The Indian Parliament has recently voted in favor of the Banning of Unregulated Deposit Schemes Bill, 2019. The goal of this bill is to establish a system that protects vulnerable depositors and assures the reimbursement of their hard-earned money.

Defining Deposits and Unregulated Schemes

The new bill precisely defines a deposit as any sum of money received in the form of an advance, a loan, or through any other means. The returned amount is usually associated with an interest. However, the legislation also specifically excludes certain transactions from falling under the deposit category. For example, loans obtained from relatives or capital contributions made by partners within a firm are not considered deposits.

The Banning of Unregulated Deposit Schemes Bill, 2019 also outlines a clarified definition of unregulated deposit schemes, revealing that such schemes are considered unregulated if they are business-related and are unregistered with financial regulation authorities.

Designated Courts and Central Database

One of the significant steps proposed by the bill is the formation of Designated Courts. These courts will have judges of at least district and sessions level or additional district and sessions level. This specialized judiciary scheme will be set up in specified areas, as defined by the bill.
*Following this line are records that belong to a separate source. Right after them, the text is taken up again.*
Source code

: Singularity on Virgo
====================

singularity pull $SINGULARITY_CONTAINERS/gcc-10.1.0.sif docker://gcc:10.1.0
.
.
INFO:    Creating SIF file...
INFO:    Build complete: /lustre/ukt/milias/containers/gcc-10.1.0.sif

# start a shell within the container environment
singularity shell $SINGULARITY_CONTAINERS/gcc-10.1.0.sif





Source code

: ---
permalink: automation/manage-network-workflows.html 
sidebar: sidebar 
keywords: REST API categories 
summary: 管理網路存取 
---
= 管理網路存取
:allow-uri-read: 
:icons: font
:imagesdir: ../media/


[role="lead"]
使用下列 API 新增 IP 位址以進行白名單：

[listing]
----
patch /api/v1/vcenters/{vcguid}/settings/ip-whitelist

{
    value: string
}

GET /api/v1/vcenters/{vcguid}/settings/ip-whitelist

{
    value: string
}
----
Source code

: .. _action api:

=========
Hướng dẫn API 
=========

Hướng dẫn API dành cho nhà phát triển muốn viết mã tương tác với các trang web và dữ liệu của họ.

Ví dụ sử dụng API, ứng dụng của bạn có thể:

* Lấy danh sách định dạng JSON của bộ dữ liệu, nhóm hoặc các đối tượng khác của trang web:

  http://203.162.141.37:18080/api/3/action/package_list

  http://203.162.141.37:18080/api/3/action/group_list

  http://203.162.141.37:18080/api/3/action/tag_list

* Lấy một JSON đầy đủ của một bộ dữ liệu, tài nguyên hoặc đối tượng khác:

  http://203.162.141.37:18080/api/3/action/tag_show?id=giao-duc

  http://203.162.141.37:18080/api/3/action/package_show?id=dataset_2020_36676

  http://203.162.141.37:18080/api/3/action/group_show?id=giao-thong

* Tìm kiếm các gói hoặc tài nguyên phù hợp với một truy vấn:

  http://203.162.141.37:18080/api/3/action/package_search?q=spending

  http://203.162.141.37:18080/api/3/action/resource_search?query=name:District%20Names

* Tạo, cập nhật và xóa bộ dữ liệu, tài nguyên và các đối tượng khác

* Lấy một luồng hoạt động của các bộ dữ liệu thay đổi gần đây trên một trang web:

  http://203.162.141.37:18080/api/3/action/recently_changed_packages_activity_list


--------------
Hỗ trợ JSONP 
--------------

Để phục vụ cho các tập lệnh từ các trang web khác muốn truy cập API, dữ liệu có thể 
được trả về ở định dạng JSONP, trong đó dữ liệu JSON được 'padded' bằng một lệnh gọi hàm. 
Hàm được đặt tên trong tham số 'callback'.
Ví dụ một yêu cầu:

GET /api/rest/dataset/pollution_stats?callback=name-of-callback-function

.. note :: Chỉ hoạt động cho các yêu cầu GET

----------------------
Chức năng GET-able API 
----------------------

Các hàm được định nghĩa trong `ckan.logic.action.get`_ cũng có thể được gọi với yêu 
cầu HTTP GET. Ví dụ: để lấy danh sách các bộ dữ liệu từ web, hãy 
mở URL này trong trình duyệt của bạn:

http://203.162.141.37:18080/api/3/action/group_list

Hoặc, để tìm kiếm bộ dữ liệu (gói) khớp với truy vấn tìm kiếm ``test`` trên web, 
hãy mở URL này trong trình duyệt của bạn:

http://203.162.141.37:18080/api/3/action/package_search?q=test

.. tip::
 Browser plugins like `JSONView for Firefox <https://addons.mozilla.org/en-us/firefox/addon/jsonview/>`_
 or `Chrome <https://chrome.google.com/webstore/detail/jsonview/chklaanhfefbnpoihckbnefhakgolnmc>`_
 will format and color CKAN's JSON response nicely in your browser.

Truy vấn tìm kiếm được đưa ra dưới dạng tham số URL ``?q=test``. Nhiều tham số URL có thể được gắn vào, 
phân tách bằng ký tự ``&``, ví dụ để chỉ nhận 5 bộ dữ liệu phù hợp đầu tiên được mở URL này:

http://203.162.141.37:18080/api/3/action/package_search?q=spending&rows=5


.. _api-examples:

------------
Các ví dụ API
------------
Further, the bill mandates the central government to allocate an authority for developing an online central database dedicated to storing information on deposit takers. It will be compulsory for all deposit-taking parties to share details about their businesses with this central database.

Appointment of Competent Authority

The bill also prescribes the appointment of a Competent Authority, which will be handled by one or more government officials with a minimum rank of Secretary to the state or central government. This appointed authority will bear powers akin to those conferred on a civil court. The Competent Authority has the permission to temporarily attach properties of suspected unregulated deposit takers, summon and examine witnesses, and call for the production of evidence.

Penalties for Offences Related to Unregulated Deposit Schemes

The bill details penalties and offences associated with unregulated deposit schemes. It lists three types of offences: running unregulated deposit schemes, fraudulent defaulting on regulated deposit schemes, and manipulating depositors into investing in unregulated schemes by knowingly distorting facts.

Offence Penalty
Running unregulated deposit schemes Imprisonment between two and seven years and a fine from Rs 3 lakh to Rs 10 lakh
Fraudulent defaulting on regulated deposit schemes Imprisonment between three and 10 years and a fine from Rs 5 lakh to twice the amount collected from depositors
Manipulating depositors into unregulated schemes Imprisonment between five to 10 years and a fine from Rs 10 lakh to Rs 5 crore

The Impact of the Ban on Unregulated Deposit Schemes

The Banning of Unregulated Deposit Schemes Bill, 2019 promises to put a check on illegal deposit-taking activities, such as Ponzi Schemes or Chit Funds. These activities exploit existing regulatory loopholes and lax administrative measures to trick people into parting with their savings. Therefore, this bill is a potentially impactful step towards safeguarding the interests of depositors across the country.